I lived in Williamsburg for many years and my parents still reside there. At ages 71 and 73 they still ride their bikes on the many bike roads in the area. They are thrilled about the bike trail that now runs along scenic Route 5. As a youth, I would ride from Williamsburg to Surry and back. It would be great to see Chville expand in such a way.

posted by Willaimsburger at 6/1/2007 10:17:43 AM

It takes years to develop good alternative transportation. Doesn't America wish we'd have taken the Arabs at their word in 1973 and 1979 when they said, very clearly, "Because we control the world's oil supply, we will tell you how to act"?

Europeans listened and since that time have seriously taxed gasoline and with that money have been building mass transit and hike/bike paths left and right.

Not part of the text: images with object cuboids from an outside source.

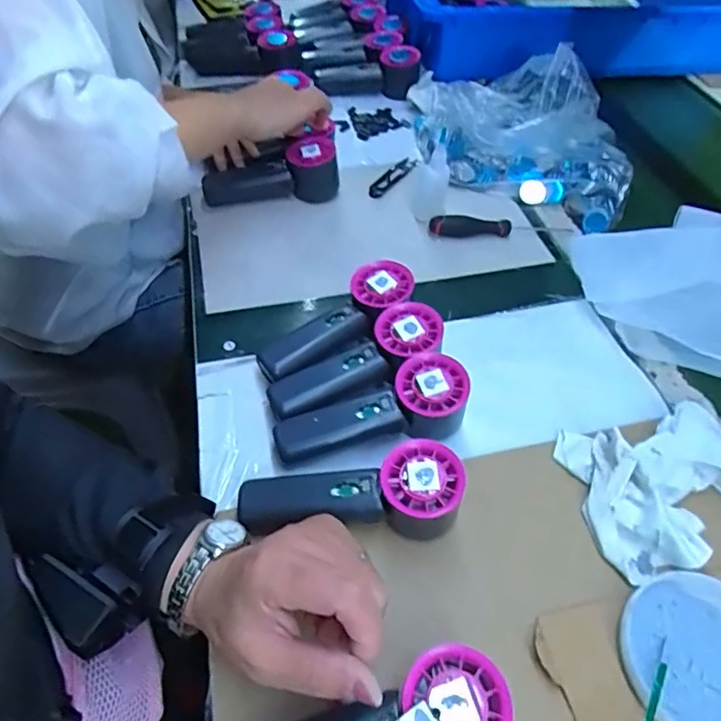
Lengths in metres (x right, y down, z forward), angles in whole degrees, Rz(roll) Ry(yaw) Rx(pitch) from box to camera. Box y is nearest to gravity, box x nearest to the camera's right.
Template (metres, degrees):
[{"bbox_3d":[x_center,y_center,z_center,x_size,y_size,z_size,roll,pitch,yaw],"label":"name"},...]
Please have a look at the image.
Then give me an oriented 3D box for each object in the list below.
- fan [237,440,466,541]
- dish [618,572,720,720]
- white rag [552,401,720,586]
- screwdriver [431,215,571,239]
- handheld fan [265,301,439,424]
[{"bbox_3d":[-0.006,0.097,0.382,0.153,0.046,0.052,-4,52,4],"label":"fan"},{"bbox_3d":[0.215,0.190,0.338,0.101,0.022,0.097,1,52,-1],"label":"dish"},{"bbox_3d":[0.246,0.091,0.407,0.163,0.033,0.117,-9,53,-9],"label":"white rag"},{"bbox_3d":[0.160,-0.153,0.605,0.162,0.023,0.018,-1,52,-3],"label":"screwdriver"},{"bbox_3d":[-0.001,0.009,0.450,0.150,0.056,0.053,-27,58,-22],"label":"handheld fan"}]

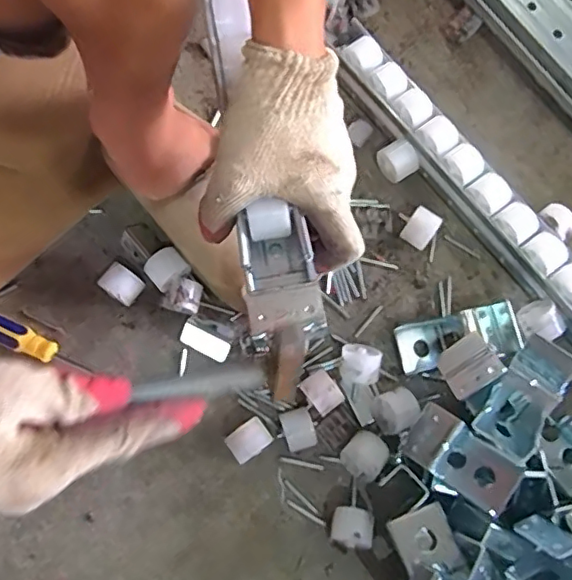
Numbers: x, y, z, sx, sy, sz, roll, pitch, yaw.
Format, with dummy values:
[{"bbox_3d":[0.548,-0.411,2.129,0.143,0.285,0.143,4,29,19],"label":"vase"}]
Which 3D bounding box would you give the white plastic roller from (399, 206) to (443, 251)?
[{"bbox_3d":[0.123,-0.055,0.530,0.027,0.031,0.029,35,79,7],"label":"white plastic roller"}]

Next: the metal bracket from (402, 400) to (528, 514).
[{"bbox_3d":[0.134,0.130,0.433,0.088,0.032,0.045,35,79,7],"label":"metal bracket"}]

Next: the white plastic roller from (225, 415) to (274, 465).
[{"bbox_3d":[-0.031,0.127,0.484,0.035,0.028,0.027,-36,80,-9],"label":"white plastic roller"}]

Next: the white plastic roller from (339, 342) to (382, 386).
[{"bbox_3d":[0.064,0.066,0.500,0.033,0.033,0.035,11,77,2],"label":"white plastic roller"}]

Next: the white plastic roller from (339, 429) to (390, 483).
[{"bbox_3d":[0.066,0.140,0.482,0.034,0.029,0.036,38,79,8],"label":"white plastic roller"}]

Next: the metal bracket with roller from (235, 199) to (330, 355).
[{"bbox_3d":[-0.004,-0.004,0.363,0.045,0.049,0.087,-8,75,-2],"label":"metal bracket with roller"}]

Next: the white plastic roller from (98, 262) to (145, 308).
[{"bbox_3d":[-0.144,-0.002,0.511,0.034,0.035,0.027,36,79,7],"label":"white plastic roller"}]

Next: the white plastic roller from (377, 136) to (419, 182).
[{"bbox_3d":[0.106,-0.124,0.547,0.030,0.031,0.035,-32,79,-8],"label":"white plastic roller"}]

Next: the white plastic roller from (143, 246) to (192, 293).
[{"bbox_3d":[-0.108,-0.018,0.520,0.034,0.024,0.032,-37,80,-9],"label":"white plastic roller"}]

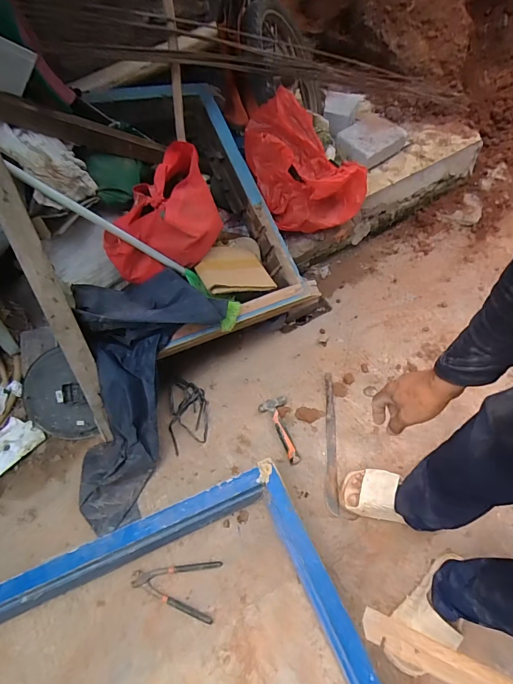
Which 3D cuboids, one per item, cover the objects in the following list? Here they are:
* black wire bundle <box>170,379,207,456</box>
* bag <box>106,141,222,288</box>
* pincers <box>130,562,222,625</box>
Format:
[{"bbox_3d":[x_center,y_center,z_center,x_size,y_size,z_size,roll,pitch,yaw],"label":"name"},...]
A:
[{"bbox_3d":[-0.216,0.208,1.181,0.116,0.019,0.260,-7,56,-3],"label":"black wire bundle"},{"bbox_3d":[-0.242,-0.337,1.048,0.172,0.212,0.372,36,63,21],"label":"bag"},{"bbox_3d":[-0.202,0.599,0.934,0.208,0.020,0.122,7,56,7],"label":"pincers"}]

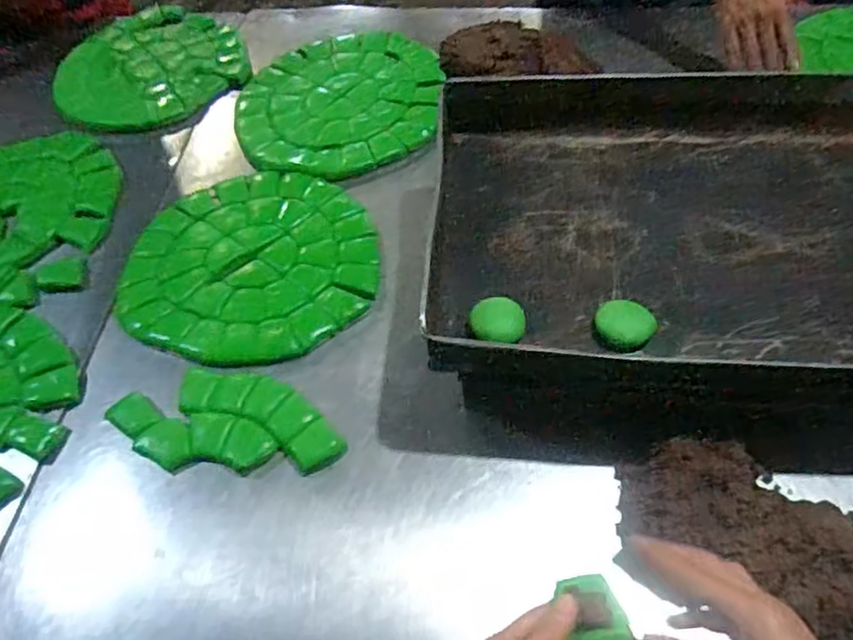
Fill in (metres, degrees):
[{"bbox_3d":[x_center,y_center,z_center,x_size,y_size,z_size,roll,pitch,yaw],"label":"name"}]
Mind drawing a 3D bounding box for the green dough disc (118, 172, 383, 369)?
[{"bbox_3d":[-0.217,-0.080,0.789,0.306,0.016,0.304,-2,56,4],"label":"green dough disc"}]

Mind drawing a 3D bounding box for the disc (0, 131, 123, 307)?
[{"bbox_3d":[-0.565,-0.144,0.852,0.267,0.034,0.296,-3,56,3],"label":"disc"}]

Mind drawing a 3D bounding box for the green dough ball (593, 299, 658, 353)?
[{"bbox_3d":[0.189,0.007,0.603,0.054,0.029,0.050,24,59,21],"label":"green dough ball"}]

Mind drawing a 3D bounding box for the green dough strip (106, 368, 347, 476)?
[{"bbox_3d":[-0.212,0.105,0.664,0.249,0.013,0.110,-1,56,5],"label":"green dough strip"}]

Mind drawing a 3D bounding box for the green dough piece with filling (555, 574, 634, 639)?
[{"bbox_3d":[0.112,0.204,0.434,0.045,0.018,0.054,-10,56,-1],"label":"green dough piece with filling"}]

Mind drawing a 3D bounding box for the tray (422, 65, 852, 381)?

America put on the stupid and counter productive "Corporate Average Fuel Economy" standards which actually cause people to drive more whenever we buy higher mileage cars. (SUVS -- to quote a good old boy mechanic are "a truck with none of the benefits of being a truck" -- are a way to get around CAFE standards.) Italy -- with the highest gasoline taxes in the world has the highest mileage cars in the world. Copenhagen, with the most bicycle commuters in the world, has the fewest deaths on a bicycle.

We, Americans, have got to quit fooling ourselves and begin taxing gasoline and then using that money to build alternative transportation and explain to each other why we must begin thinking about our driving and what it means.